Второе известие об усердном внимании Агафьи Матвеевны к участи халата доходит до нас из другого, на сей раз драматического, эпизода, следующего сразу за сценой окончательного расставания Ольги с Обломовым. Известие это, в отличие от предыдущего — в целом комического и житейски наивного,-— печальное и, вместе, печаль утоляющее. Весть о душевной зоркости счастливой в смирении любви Агафьи Матвеевны и об особой ее недреманной проницательности.

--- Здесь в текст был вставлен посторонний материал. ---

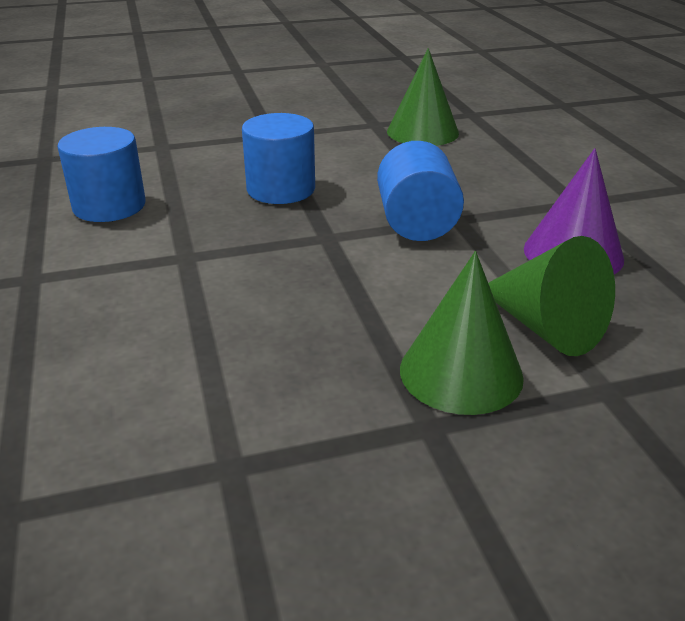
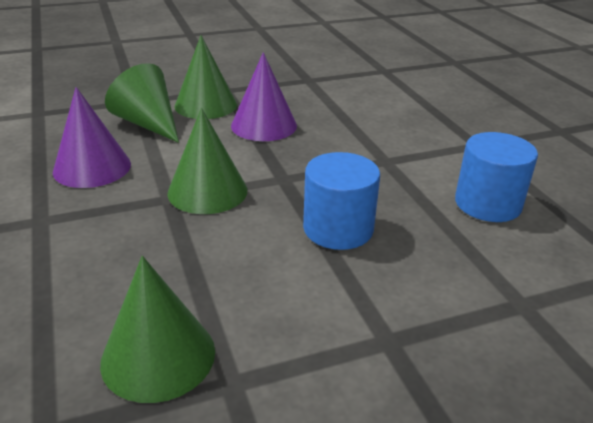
camera: 175 degrees right, 0 degrees up
blue cylinder [377,141,464,241] -> green cone [167,108,247,214]
none -> purple cone [231,52,297,141]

“Бог знает, где он бродил, что делал целый день, но домой вернулся поздно ночью. Хозяйка первая услыхала стук в ворота и лай собаки и растолкала от сна Анисью и Захара, сказав, что барин воротился. Илья Ильич почти не заметил, как Захар раздел его, стащил сапоги и накинул на него — халат! — Что это? — спросил он только, поглядев на халат. — Хозяйка сегодня принесла: вымыли и починили халат, — сказал Захар. Обломов как сел, так и остался в кресле”.
Средоточием и, одновременно, приметой важности этого известия становятся здесь два знака препинания — тире и восклицательный знак, один из которых решительно выделяет, а другой неожиданно ликующе утверждает слово “халат”. Знаки эти — много говорящие и психологически наполненные, ибо они здесь взамен несобственно-прямой речи. Знаки радостного удивления от встречи с родной вещью и знаки благодарности Агафье Матвеевне (да и Захару) не только за заботу, но и за точную догадку о его теперешней тяготе и нужде. Но главное, это знаки грамматики возвращения. Долгого возвращения Обломова к самому себе.